Handle the specified classified training instance. The training instance is converted to a feature vector using the feature extractor, and then stored as a sparse vector relative to a feature symbol table.

Specified by:
handle in interface ClassificationHandler<E,Classification>
Parameters:
trainingInstance - Object being classified during training.
classification - Classification for specified object.

handle

public void handle(Classified<E> classifiedObject)
Handle the specified classified object as a training instance. The training instance is converted to a feature vector using the feature extractor, and then stored as a sparse vector relative to a feature symbol table.

Specified by:
handle in interface ObjectHandler<Classified<E>>
Parameters:
classifiedObject - Classified Object to use for training.

classify

public ScoredClassification classify(E in)
Return the k-nearest-neighbor classification result for the specified input object.
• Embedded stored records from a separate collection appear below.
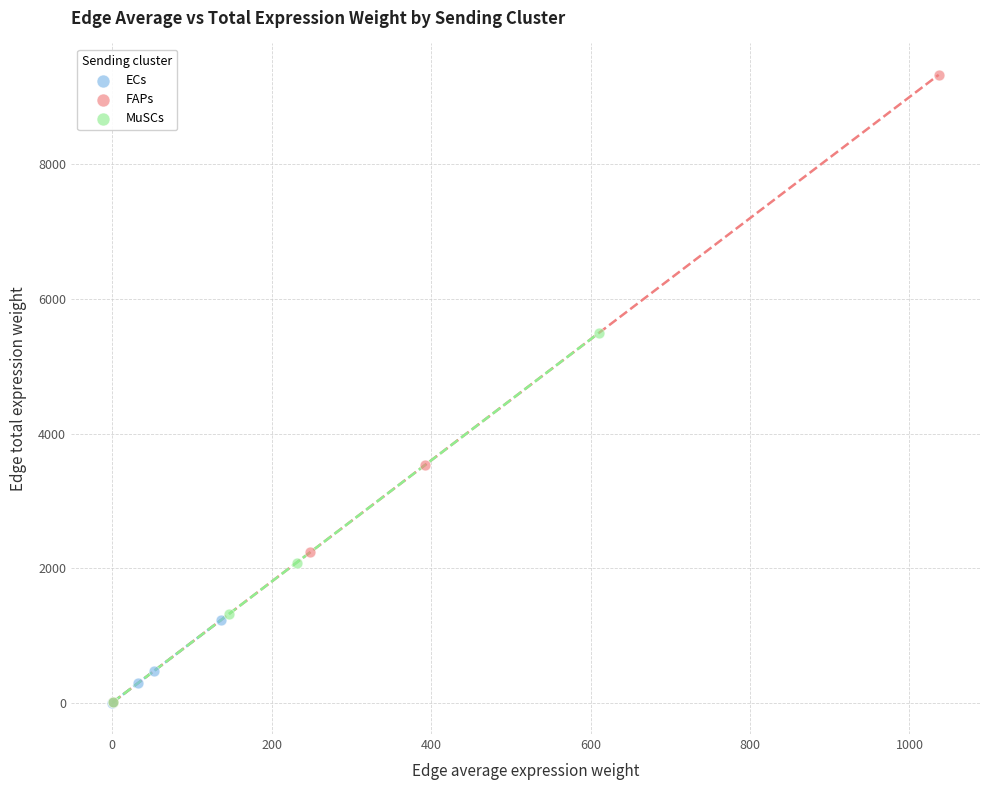

Which series has the widest spread of Y values?

FAPs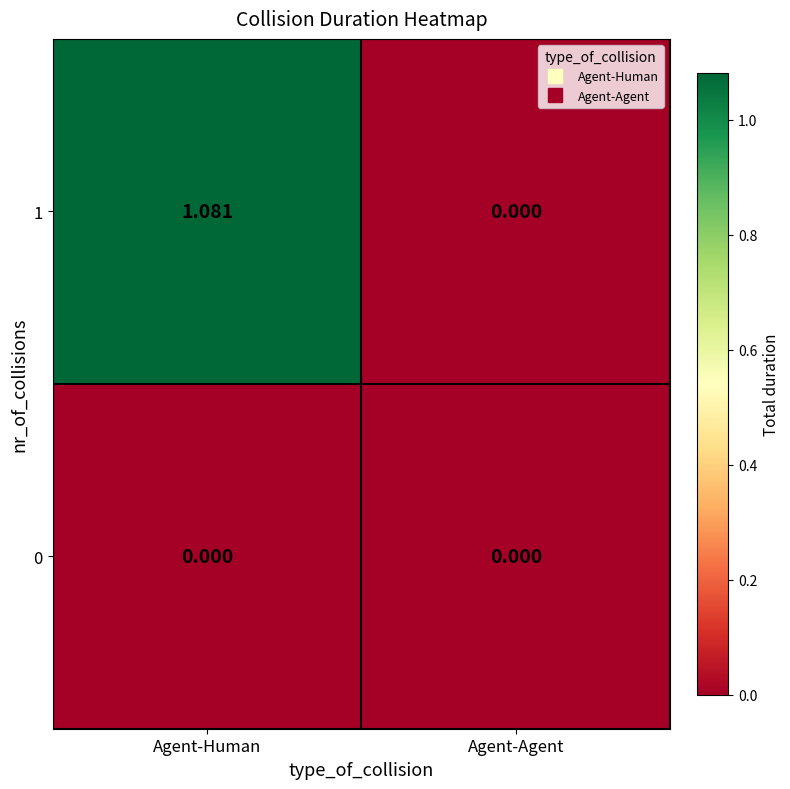

Where is 1 nearest to the value 0?

Agent-Agent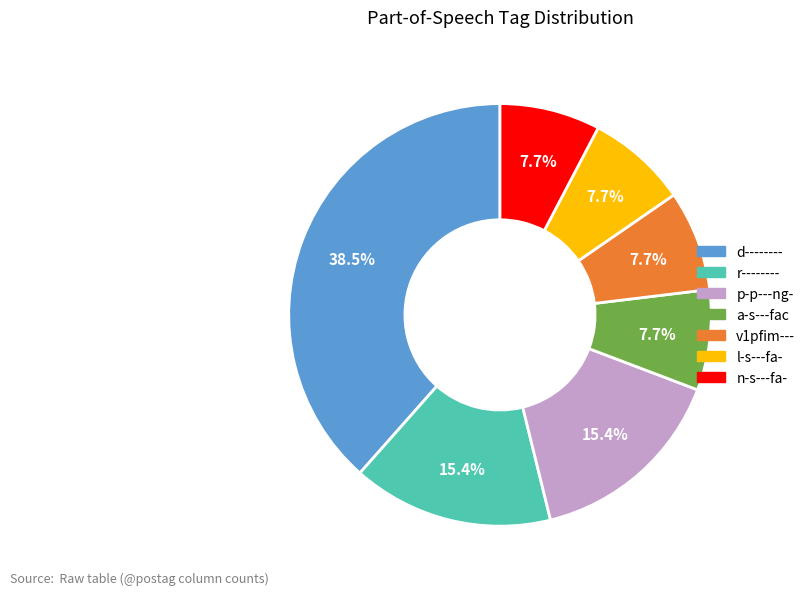

What is the largest slice in the pie chart?

d--------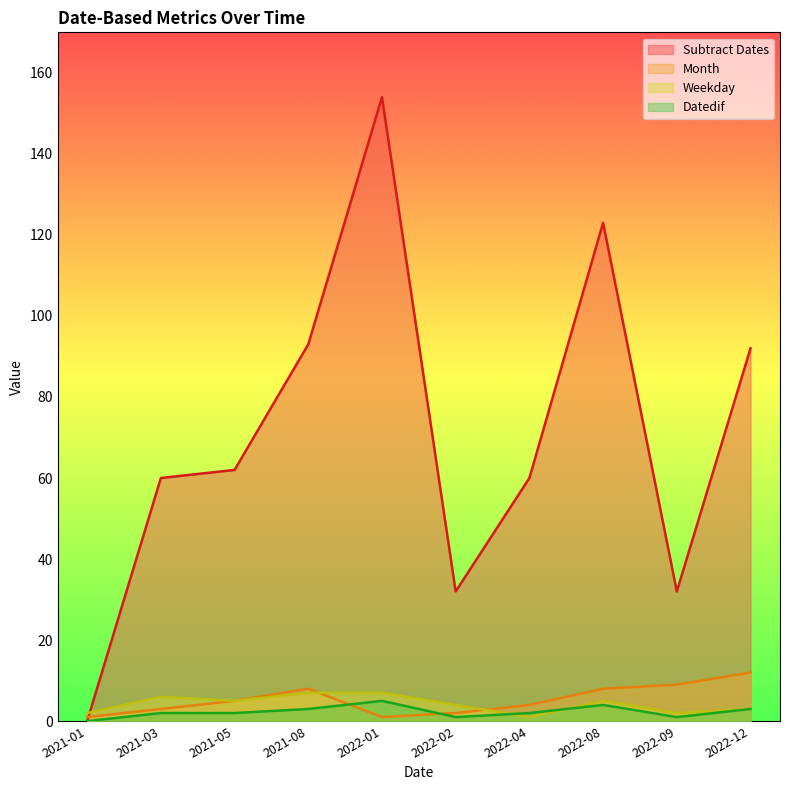

The Month series shows 8 at 2022-08. True or false?

True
The resulting classification will have all of the categories defined, though those with no support in the nearest neighbors will have scores of zero.

If this classifier does not weight by proximity, the resulting score for a category will be the number of nearest neighbors of the specified category. That is, it will be a straight vote.

If the classifier does weight by proximity, the resulting score for a category will be the sum of the proximity scores for the nearest neighbors of a given category. Instances with no near neighbors will be scored zero (0). Thus proximities should be configured to return positive values.

Specified by:
classify in interface BaseClassifier<E>
Specified by:
classify in interface Classifier<E,ScoredClassification>
Specified by:
classify in interface RankedClassifier<E>
Specified by:
classify in interface ScoredClassifier<E>
Parameters:
in - Object to classify.
Returns:
Scored classification for the specified object.

compileTo

public void compileTo(ObjectOutput out)
               throws IOException
Compiles this k-nearest-neighbor classifier to the specified object output stream.

This is only a convenience method. It provides exactly the same function as standard serialization.

Specified by:
compileTo in interface Compilable
Parameters:
out - Output stream to which this classifier is written.
Throws:
IOException - If there is an underlying I/O exception during compilation.